Take the entries below and reproduce exactly the portion that begins at the line containing "left eye: (60, 31)" and ends at the line containing "right hip: (746, 288)", keeping both ends, dropping pictures, and adding nothing else.

§ RECORDS FOR THE TASK:
────────────────
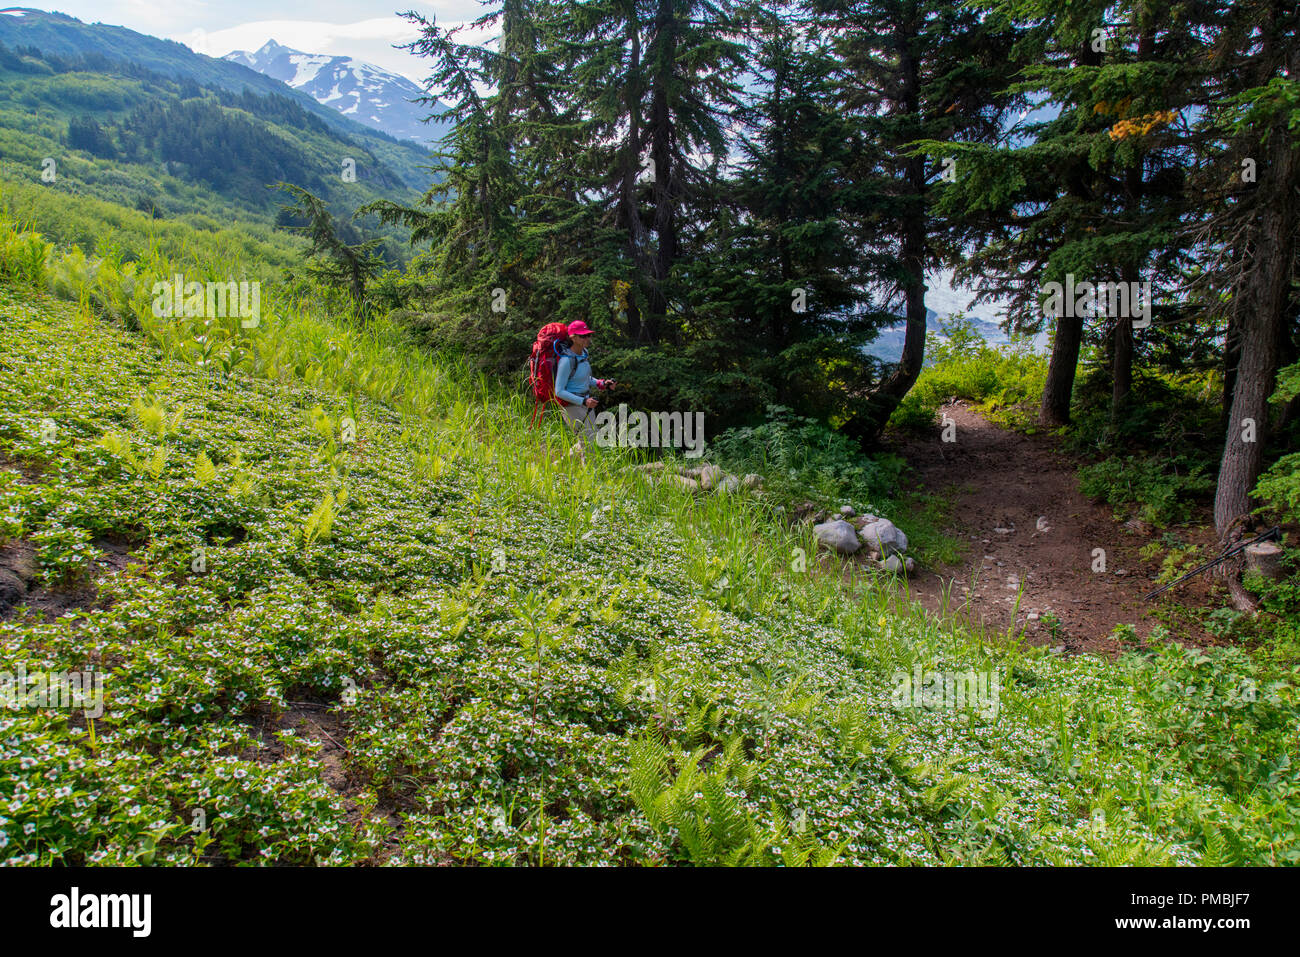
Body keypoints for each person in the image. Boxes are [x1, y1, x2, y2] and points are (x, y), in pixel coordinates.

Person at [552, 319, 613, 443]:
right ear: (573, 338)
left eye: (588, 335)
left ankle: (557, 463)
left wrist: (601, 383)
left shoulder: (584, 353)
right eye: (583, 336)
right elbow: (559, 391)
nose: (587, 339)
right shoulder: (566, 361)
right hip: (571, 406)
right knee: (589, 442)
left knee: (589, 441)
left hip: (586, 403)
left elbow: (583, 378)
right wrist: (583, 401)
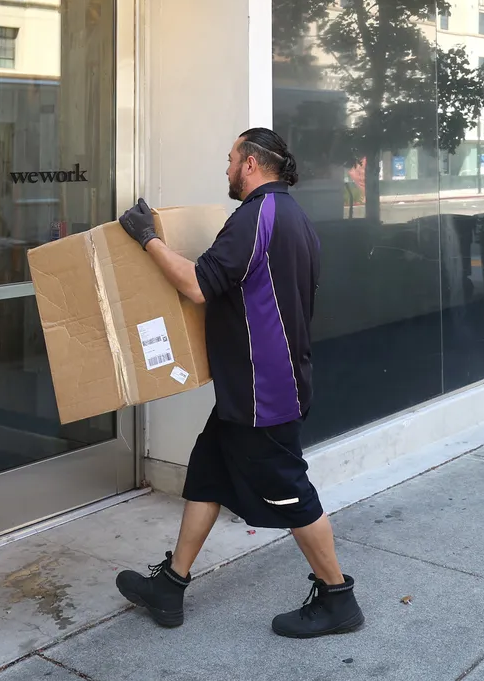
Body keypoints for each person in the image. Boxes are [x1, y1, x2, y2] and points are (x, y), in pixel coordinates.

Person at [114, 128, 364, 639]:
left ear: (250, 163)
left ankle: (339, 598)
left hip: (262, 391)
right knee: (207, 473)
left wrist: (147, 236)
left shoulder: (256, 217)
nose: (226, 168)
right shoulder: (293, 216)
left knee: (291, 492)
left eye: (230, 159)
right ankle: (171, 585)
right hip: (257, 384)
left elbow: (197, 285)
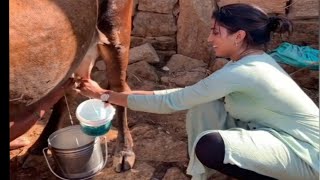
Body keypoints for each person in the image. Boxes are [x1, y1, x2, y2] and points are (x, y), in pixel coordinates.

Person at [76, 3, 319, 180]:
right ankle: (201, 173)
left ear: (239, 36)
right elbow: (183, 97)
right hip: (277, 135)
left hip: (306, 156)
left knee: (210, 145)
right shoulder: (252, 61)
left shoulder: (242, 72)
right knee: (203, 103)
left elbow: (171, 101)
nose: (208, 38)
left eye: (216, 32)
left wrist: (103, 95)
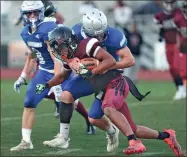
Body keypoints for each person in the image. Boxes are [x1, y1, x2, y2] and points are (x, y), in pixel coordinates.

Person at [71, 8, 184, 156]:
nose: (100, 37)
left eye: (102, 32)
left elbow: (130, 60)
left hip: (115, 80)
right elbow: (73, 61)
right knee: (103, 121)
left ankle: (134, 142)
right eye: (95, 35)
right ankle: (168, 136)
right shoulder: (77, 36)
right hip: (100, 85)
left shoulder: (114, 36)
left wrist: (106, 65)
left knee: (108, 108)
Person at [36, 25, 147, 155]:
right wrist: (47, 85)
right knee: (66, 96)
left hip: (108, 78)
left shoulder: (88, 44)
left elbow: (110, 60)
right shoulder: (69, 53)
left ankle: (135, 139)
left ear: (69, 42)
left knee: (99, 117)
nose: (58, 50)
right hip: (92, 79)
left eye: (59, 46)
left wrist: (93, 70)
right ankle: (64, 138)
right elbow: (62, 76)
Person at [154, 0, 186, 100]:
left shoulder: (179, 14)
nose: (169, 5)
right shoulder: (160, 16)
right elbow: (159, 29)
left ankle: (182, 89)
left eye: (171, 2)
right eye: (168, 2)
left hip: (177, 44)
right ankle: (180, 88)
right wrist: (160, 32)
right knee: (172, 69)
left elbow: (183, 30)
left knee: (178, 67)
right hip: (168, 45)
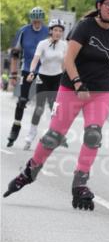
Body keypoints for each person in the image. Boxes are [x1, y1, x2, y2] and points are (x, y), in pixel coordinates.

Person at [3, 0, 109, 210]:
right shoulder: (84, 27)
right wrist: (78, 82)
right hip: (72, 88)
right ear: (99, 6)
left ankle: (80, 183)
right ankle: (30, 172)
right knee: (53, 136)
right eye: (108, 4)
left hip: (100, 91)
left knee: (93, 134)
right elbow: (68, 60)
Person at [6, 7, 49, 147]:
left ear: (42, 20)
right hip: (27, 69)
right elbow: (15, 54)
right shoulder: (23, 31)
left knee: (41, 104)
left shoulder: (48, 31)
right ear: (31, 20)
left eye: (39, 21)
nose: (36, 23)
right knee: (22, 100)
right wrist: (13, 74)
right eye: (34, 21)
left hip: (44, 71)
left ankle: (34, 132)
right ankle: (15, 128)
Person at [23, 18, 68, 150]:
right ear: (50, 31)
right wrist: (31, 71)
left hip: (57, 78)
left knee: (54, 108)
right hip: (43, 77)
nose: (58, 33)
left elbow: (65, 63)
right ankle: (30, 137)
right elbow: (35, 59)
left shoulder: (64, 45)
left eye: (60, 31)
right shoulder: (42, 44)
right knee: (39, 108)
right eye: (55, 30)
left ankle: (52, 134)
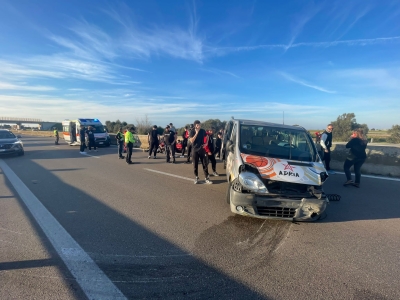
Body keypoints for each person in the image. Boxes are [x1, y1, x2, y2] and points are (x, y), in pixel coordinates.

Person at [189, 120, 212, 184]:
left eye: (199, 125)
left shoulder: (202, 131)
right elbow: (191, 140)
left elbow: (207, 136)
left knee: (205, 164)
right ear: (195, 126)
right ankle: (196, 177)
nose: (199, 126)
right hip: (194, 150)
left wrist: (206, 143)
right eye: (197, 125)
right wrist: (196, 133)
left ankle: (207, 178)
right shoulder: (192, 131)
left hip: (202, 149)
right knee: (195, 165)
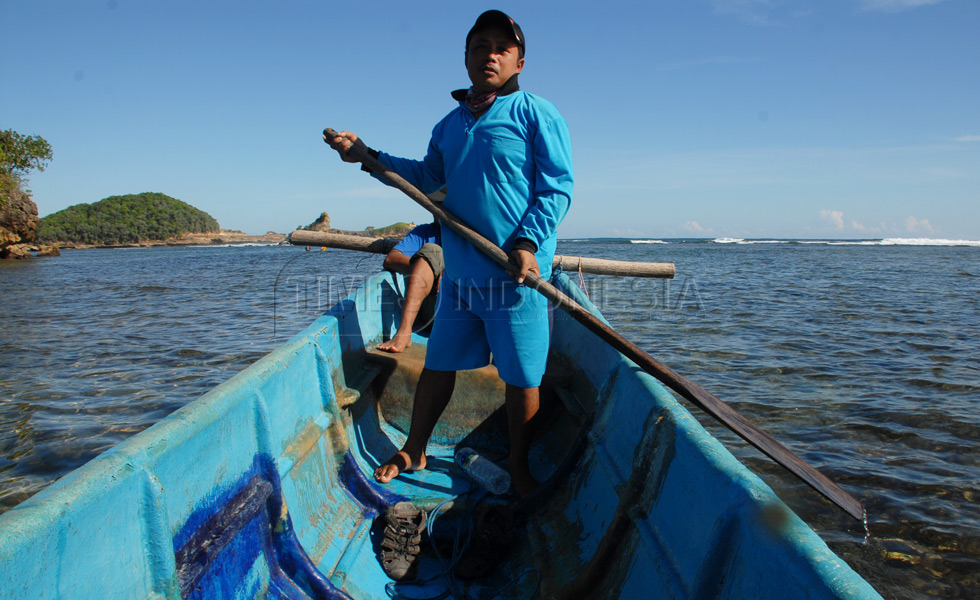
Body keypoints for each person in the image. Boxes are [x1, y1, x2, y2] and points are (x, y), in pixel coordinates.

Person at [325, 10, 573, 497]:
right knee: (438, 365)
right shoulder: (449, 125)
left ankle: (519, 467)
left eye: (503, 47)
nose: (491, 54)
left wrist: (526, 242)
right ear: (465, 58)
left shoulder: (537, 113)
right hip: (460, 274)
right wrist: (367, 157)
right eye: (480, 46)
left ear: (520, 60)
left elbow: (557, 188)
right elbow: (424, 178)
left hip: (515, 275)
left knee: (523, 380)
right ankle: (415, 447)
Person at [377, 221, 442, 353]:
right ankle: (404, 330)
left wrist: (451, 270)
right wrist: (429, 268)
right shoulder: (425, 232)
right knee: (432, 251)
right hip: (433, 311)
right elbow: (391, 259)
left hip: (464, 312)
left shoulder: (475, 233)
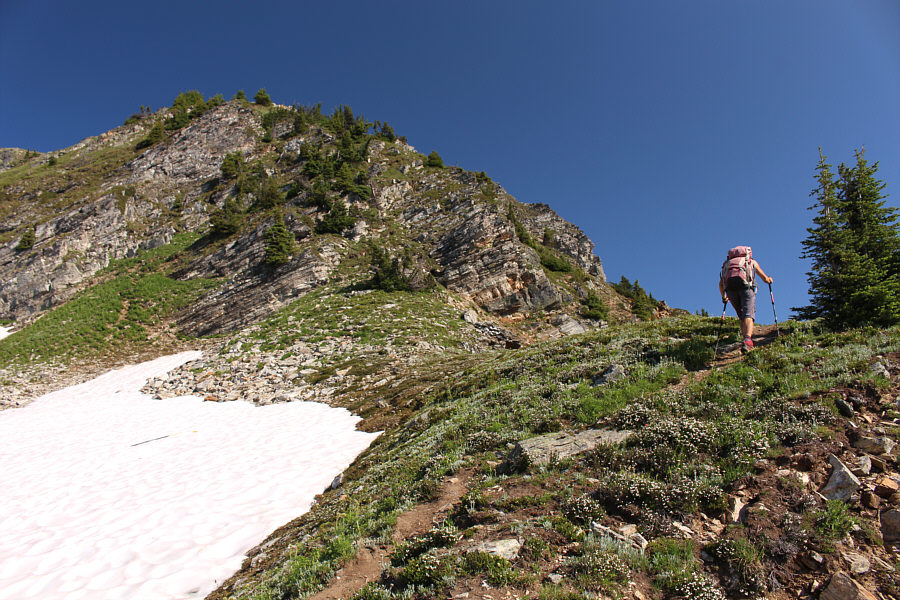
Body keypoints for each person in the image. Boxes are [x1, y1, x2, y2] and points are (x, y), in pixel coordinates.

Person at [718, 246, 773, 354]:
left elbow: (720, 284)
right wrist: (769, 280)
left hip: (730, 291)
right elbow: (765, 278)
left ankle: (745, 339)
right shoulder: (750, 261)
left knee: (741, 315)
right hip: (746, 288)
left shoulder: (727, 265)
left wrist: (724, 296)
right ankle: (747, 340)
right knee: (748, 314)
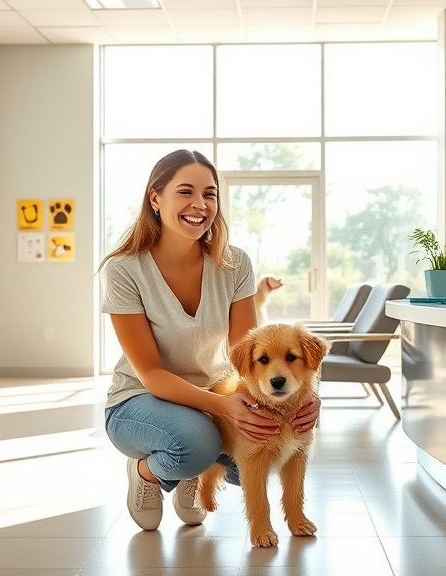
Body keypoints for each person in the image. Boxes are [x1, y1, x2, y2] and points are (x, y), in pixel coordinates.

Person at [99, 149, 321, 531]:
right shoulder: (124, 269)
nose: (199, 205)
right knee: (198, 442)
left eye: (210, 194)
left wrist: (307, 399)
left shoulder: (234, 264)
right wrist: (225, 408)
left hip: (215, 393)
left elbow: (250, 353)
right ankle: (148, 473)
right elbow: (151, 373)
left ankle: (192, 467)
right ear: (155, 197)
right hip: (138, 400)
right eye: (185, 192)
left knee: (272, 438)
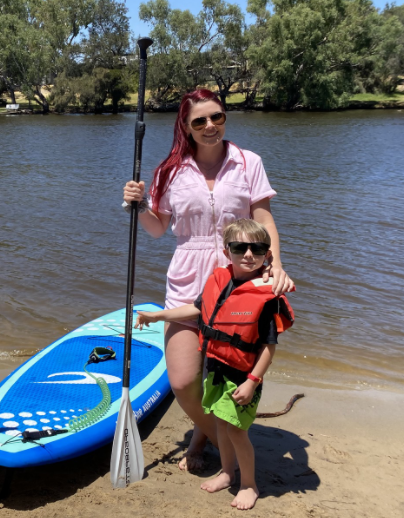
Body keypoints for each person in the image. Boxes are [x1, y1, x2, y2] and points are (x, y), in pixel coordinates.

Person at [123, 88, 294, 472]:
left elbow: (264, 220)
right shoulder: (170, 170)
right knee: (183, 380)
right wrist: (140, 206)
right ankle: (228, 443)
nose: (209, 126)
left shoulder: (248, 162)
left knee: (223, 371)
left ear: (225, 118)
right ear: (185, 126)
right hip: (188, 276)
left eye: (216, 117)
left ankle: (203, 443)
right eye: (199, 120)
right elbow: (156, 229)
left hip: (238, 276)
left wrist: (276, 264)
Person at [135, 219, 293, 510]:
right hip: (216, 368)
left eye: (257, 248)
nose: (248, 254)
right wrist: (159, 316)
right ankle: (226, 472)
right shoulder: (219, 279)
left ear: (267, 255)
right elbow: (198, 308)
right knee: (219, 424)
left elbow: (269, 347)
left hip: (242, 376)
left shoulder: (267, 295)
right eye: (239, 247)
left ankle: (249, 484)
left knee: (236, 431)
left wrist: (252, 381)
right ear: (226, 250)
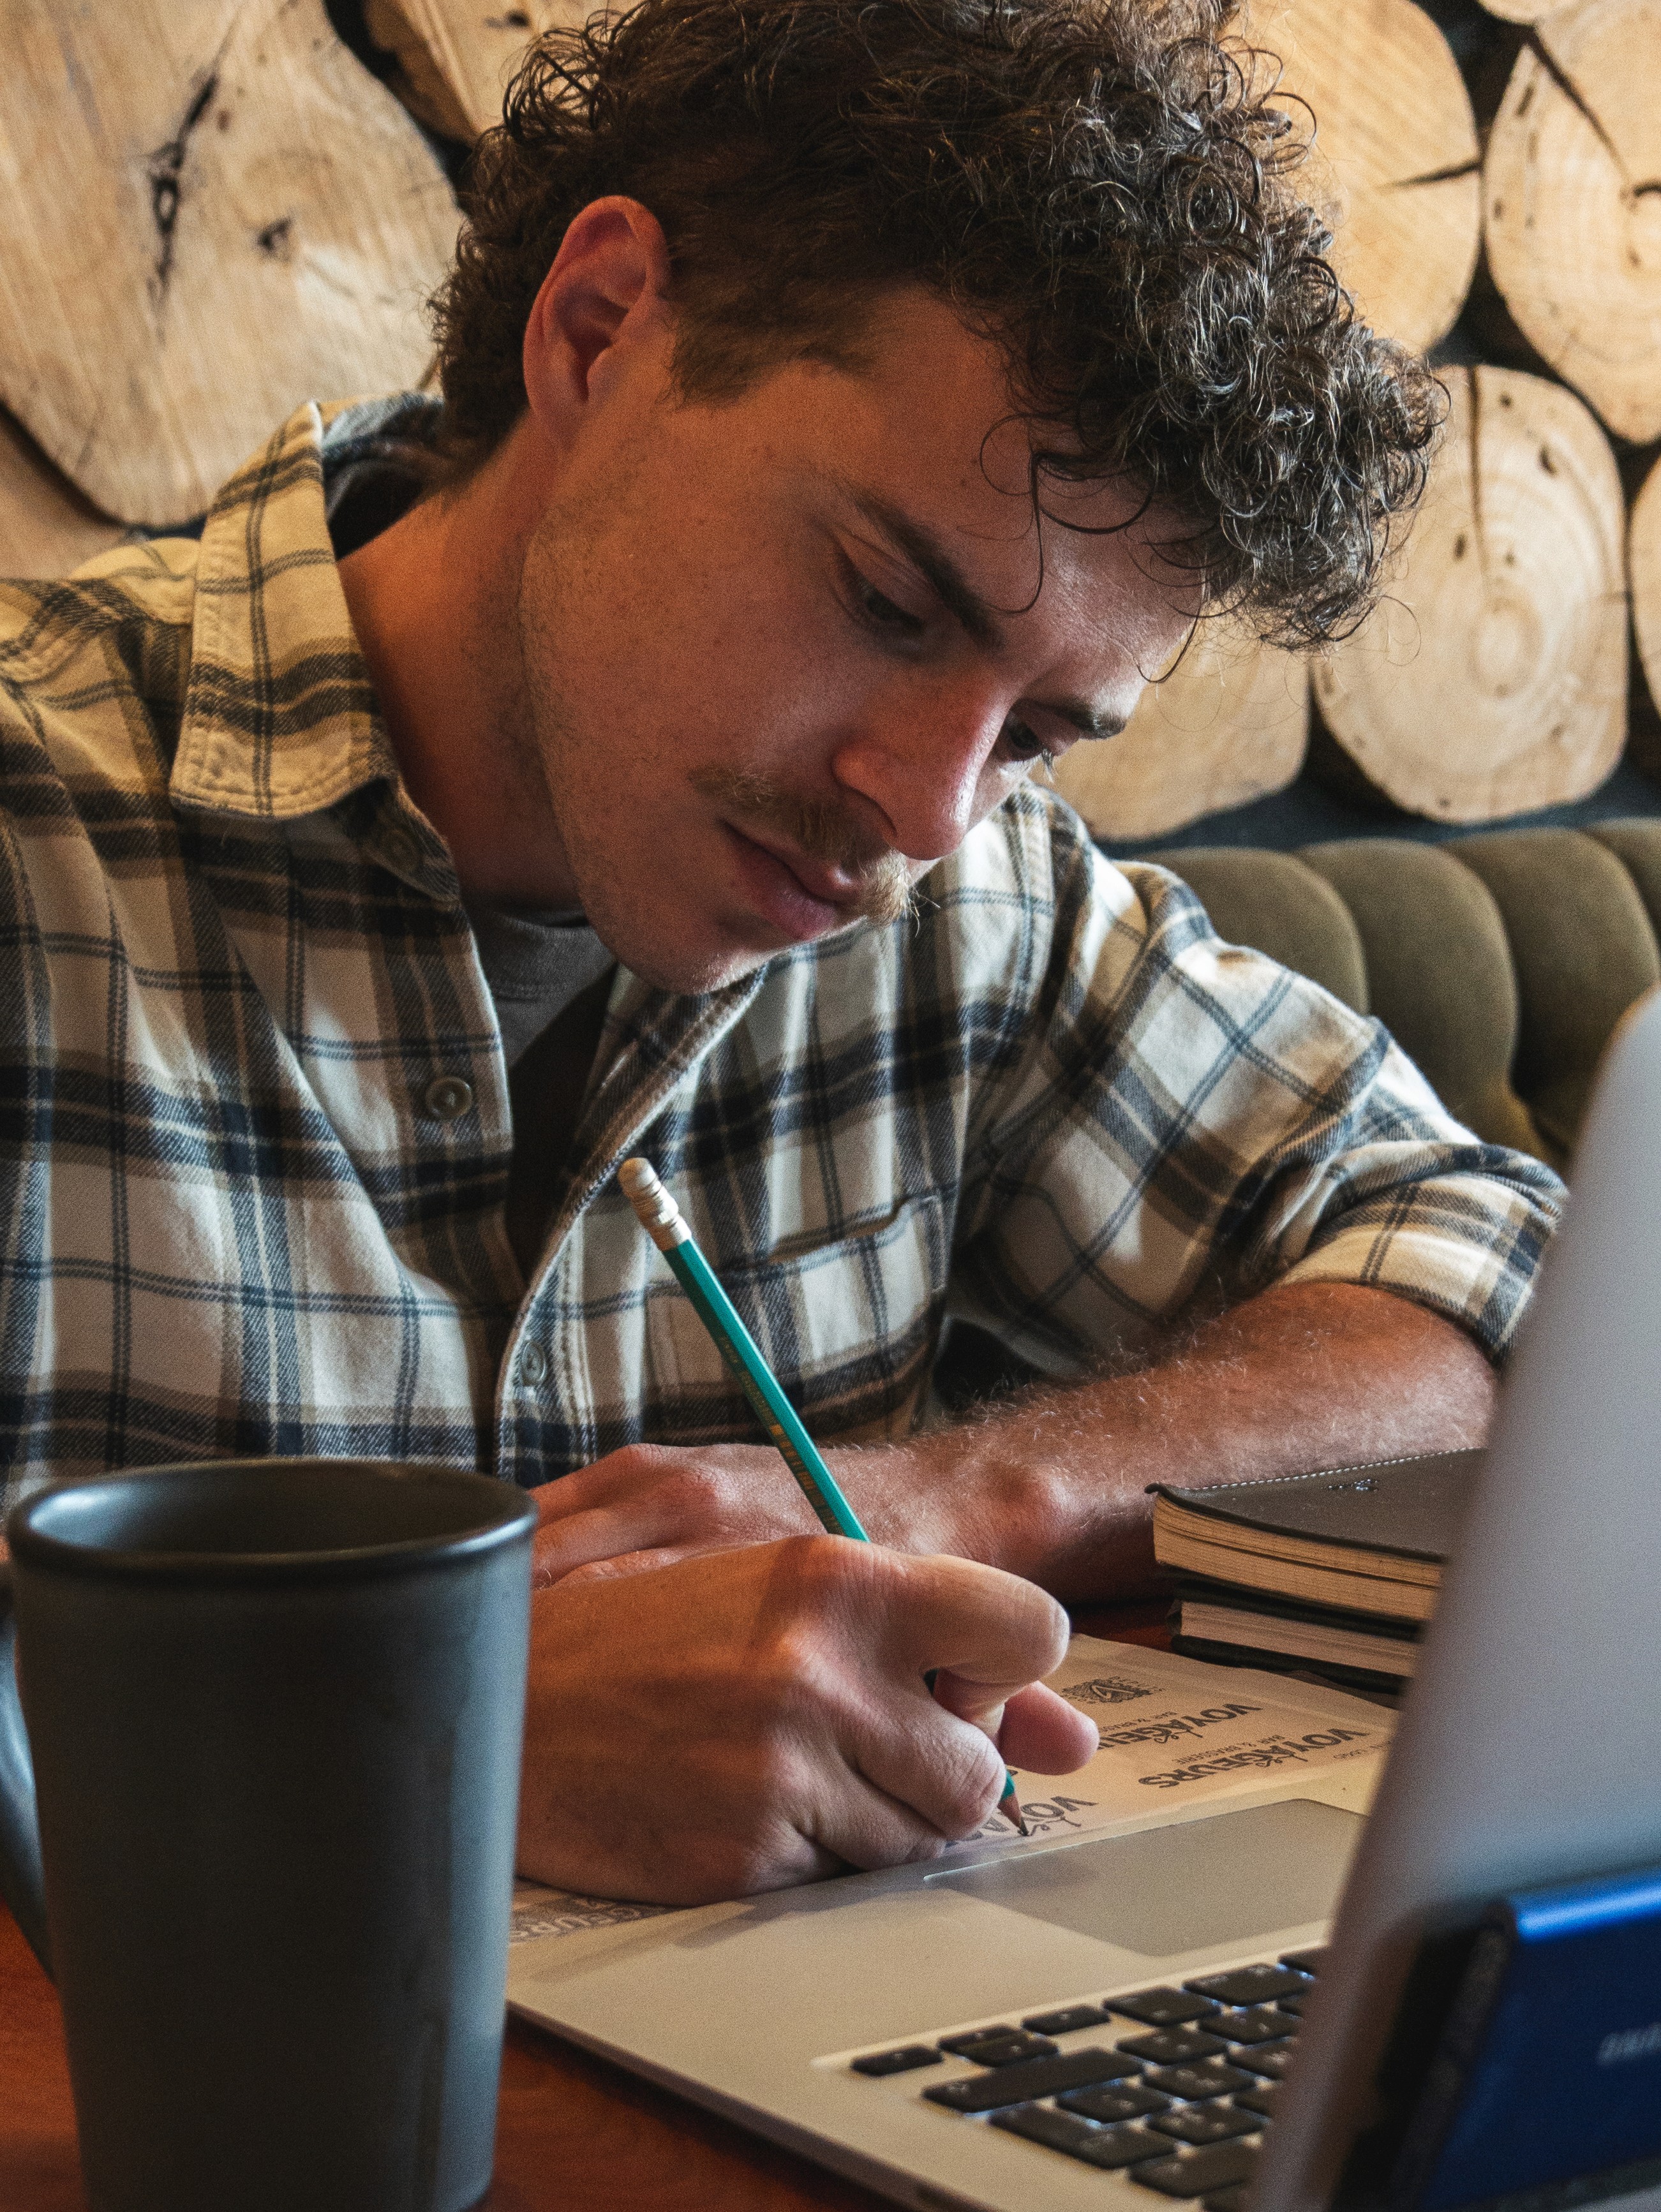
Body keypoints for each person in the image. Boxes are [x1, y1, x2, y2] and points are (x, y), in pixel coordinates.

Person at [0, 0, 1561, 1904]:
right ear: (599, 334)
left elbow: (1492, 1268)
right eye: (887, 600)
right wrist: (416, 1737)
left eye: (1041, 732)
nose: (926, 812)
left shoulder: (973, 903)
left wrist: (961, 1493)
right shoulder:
────────────────
§ WRITTEN SOLUTION:
left eye: (60, 31)
right shoulder: (42, 44)
right knee: (39, 108)
right eye: (55, 30)
left ankle: (52, 134)
Body keypoints for each person in the image. Boxes are [x1, y1, x2, y2] and points are (x, y), in pixel coordinates.

Person at [189, 120, 212, 184]:
left eye: (199, 125)
left shoulder: (202, 131)
right elbow: (191, 140)
left elbow: (207, 136)
left knee: (205, 164)
right ear: (195, 126)
right ankle: (196, 177)
nose: (199, 126)
right hip: (194, 150)
left wrist: (206, 143)
right eye: (197, 125)
right wrist: (196, 133)
left ankle: (207, 178)
right shoulder: (192, 131)
left hip: (202, 149)
right knee: (195, 165)
Body keypoints for each person in the image. Boxes are [x1, y1, x2, y2] and points are (x, y), in pixel coordinates.

Person at [325, 10, 573, 497]:
right knee: (438, 365)
right shoulder: (449, 125)
left ankle: (519, 467)
left eye: (503, 47)
nose: (491, 54)
left wrist: (526, 242)
right ear: (465, 58)
left shoulder: (537, 113)
right hip: (460, 274)
right wrist: (367, 157)
right eye: (480, 46)
left ear: (520, 60)
left elbow: (557, 188)
right elbow: (424, 178)
left hip: (515, 275)
left knee: (523, 380)
right ankle: (415, 447)
Person at [377, 221, 442, 353]:
right ankle: (404, 330)
left wrist: (451, 270)
right wrist: (429, 268)
right shoulder: (425, 232)
right knee: (432, 251)
right hip: (433, 311)
right elbow: (391, 259)
left hip: (464, 312)
left shoulder: (475, 233)
Body keypoints for each person in the image. Boxes are [x1, y1, x2, y2] and points are (x, y), in pixel coordinates.

Person at [718, 246, 773, 354]:
left elbow: (720, 284)
right wrist: (769, 280)
left hip: (730, 291)
right elbow: (765, 278)
left ankle: (745, 339)
right shoulder: (750, 261)
left knee: (741, 315)
right hip: (746, 288)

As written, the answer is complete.